Structuring a Comprehensive Test Suite
A real aggregate spec should cover every arrow (and non-arrow) in the state diagram. Organize tests into clear sections:
class OrderAggregateSpec extends Specification {
// ... fixture setup ...
// ============== Creation Tests ==============
// Test valid creation and input validation
// ============== Happy-path Transitions ==============
// CREATED -> confirm, CONFIRMED -> ship, etc.
// ============== Guard Clause Rejections ==============
// Every invalid state + command combination
// ============== Collection State Tests ==============
// Duplicates, capacity limits, membership checks
// ============== Full Lifecycle ==============
// End-to-end state machine verification
}For an aggregate with N states and M commands, you’ll want at minimum:
- M happy-path tests (one per command from its valid source state)

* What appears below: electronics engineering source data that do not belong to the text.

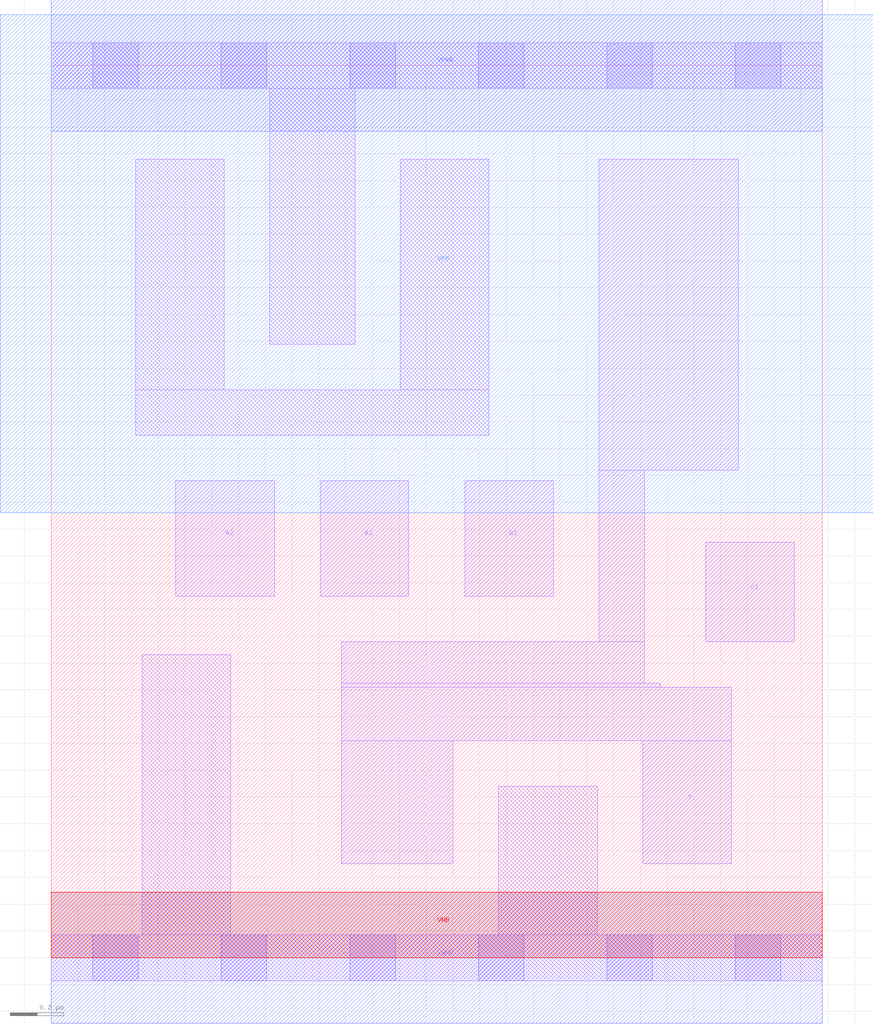
<source format=lef>
# Copyright 2020 The SkyWater PDK Authors
#
# Licensed under the Apache License, Version 2.0 (the "License");
# you may not use this file except in compliance with the License.
# You may obtain a copy of the License at
#
#     https://www.apache.org/licenses/LICENSE-2.0
#
# Unless required by applicable law or agreed to in writing, software
# distributed under the License is distributed on an "AS IS" BASIS,
# WITHOUT WARRANTIES OR CONDITIONS OF ANY KIND, either express or implied.
# See the License for the specific language governing permissions and
# limitations under the License.
#
# SPDX-License-Identifier: Apache-2.0

VERSION 5.7 ;
  NOWIREEXTENSIONATPIN ON ;
  DIVIDERCHAR "/" ;
  BUSBITCHARS "[]" ;
MACRO sky130_fd_sc_ls__a211oi_1
  CLASS CORE ;
  FOREIGN sky130_fd_sc_ls__a211oi_1 ;
  ORIGIN  0.000000  0.000000 ;
  SIZE  2.880000 BY  3.330000 ;
  SYMMETRY X Y ;
  SITE unit ;
  PIN A1
    ANTENNAGATEAREA  0.279000 ;
    DIRECTION INPUT ;
    USE SIGNAL ;
    PORT
      LAYER li1 ;
        RECT 1.005000 1.350000 1.335000 1.780000 ;
    END
  END A1
  PIN A2
    ANTENNAGATEAREA  0.279000 ;
    DIRECTION INPUT ;
    USE SIGNAL ;
    PORT
      LAYER li1 ;
        RECT 0.465000 1.350000 0.835000 1.780000 ;
    END
  END A2
  PIN B1
    ANTENNAGATEAREA  0.279000 ;
    DIRECTION INPUT ;
    USE SIGNAL ;
    PORT
      LAYER li1 ;
        RECT 1.545000 1.350000 1.875000 1.780000 ;
    END
  END B1
  PIN C1
    ANTENNAGATEAREA  0.279000 ;
    DIRECTION INPUT ;
    USE SIGNAL ;
    PORT
      LAYER li1 ;
        RECT 2.445000 1.180000 2.775000 1.550000 ;
    END
  END C1
  PIN VNB
    PORT
      LAYER pwell ;
        RECT 0.000000 0.000000 2.880000 0.245000 ;
    END
  END VNB
  PIN VPB
    PORT
      LAYER nwell ;
        RECT -0.190000 1.660000 3.070000 3.520000 ;
    END
  END VPB
  PIN Y
    ANTENNADIFFAREA  0.792700 ;
    DIRECTION OUTPUT ;
    USE SIGNAL ;
    PORT
      LAYER li1 ;
        RECT 1.085000 0.350000 1.500000 0.810000 ;
        RECT 1.085000 0.810000 2.540000 1.010000 ;
        RECT 1.085000 1.010000 2.275000 1.025000 ;
        RECT 1.085000 1.025000 2.215000 1.180000 ;
        RECT 2.045000 1.180000 2.215000 1.820000 ;
        RECT 2.045000 1.820000 2.565000 2.980000 ;
        RECT 2.210000 0.350000 2.540000 0.810000 ;
    END
  END Y
  PIN VGND
    DIRECTION INOUT ;
    SHAPE ABUTMENT ;
    USE GROUND ;
    PORT
      LAYER met1 ;
        RECT 0.000000 -0.245000 2.880000 0.245000 ;
    END
  END VGND
  PIN VPWR
    DIRECTION INOUT ;
    SHAPE ABUTMENT ;
    USE POWER ;
    PORT
      LAYER met1 ;
        RECT 0.000000 3.085000 2.880000 3.575000 ;
    END
  END VPWR
  OBS
    LAYER li1 ;
      RECT 0.000000 -0.085000 2.880000 0.085000 ;
      RECT 0.000000  3.245000 2.880000 3.415000 ;
      RECT 0.315000  1.950000 1.635000 2.120000 ;
      RECT 0.315000  2.120000 0.645000 2.980000 ;
      RECT 0.340000  0.085000 0.670000 1.130000 ;
      RECT 0.815000  2.290000 1.135000 3.245000 ;
      RECT 1.305000  2.120000 1.635000 2.980000 ;
      RECT 1.670000  0.085000 2.040000 0.640000 ;
    LAYER mcon ;
      RECT 0.155000 -0.085000 0.325000 0.085000 ;
      RECT 0.155000  3.245000 0.325000 3.415000 ;
      RECT 0.635000 -0.085000 0.805000 0.085000 ;
      RECT 0.635000  3.245000 0.805000 3.415000 ;
      RECT 1.115000 -0.085000 1.285000 0.085000 ;
      RECT 1.115000  3.245000 1.285000 3.415000 ;
      RECT 1.595000 -0.085000 1.765000 0.085000 ;
      RECT 1.595000  3.245000 1.765000 3.415000 ;
      RECT 2.075000 -0.085000 2.245000 0.085000 ;
      RECT 2.075000  3.245000 2.245000 3.415000 ;
      RECT 2.555000 -0.085000 2.725000 0.085000 ;
      RECT 2.555000  3.245000 2.725000 3.415000 ;
  END
END sky130_fd_sc_ls__a211oi_1
END LIBRARY

</source>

- N x M rejection tests (each command from each invalid state)
- Edge case tests for collection guards (duplicates, capacity)
- 1 full-cycle test covering the longest valid path
This may seem like a lot, but each test is typically 10-15 lines with helper methods, and they run in milliseconds since there’s no I/O.
Quick Reference
| Pattern | When to use |
|---|---|
.noPriorActivity() | Creation commands — no aggregate exists yet |
.event(e) | Single prior event to establish state |
.event(e1).event(e2) | Chain events to reach deeper states |
.exception(Type) | Verify guard clause rejections |
.eventsMatch({ ... }) | Assert emitted event type and fields |
registerIgnoredField() | Skip LocalDateTime.now() timestamps |
registerInjectableResource() | Stub services injected into handlers |
The Key Takeaway
The .given().event() approach is not a test workaround — it’s how event sourcing actually works. In production, aggregates are rebuilt by replaying their event stream. The test fixture does the same thing, then executes your command against the reconstituted state. If your tests use this pattern, they’re testing the same code path that runs in production.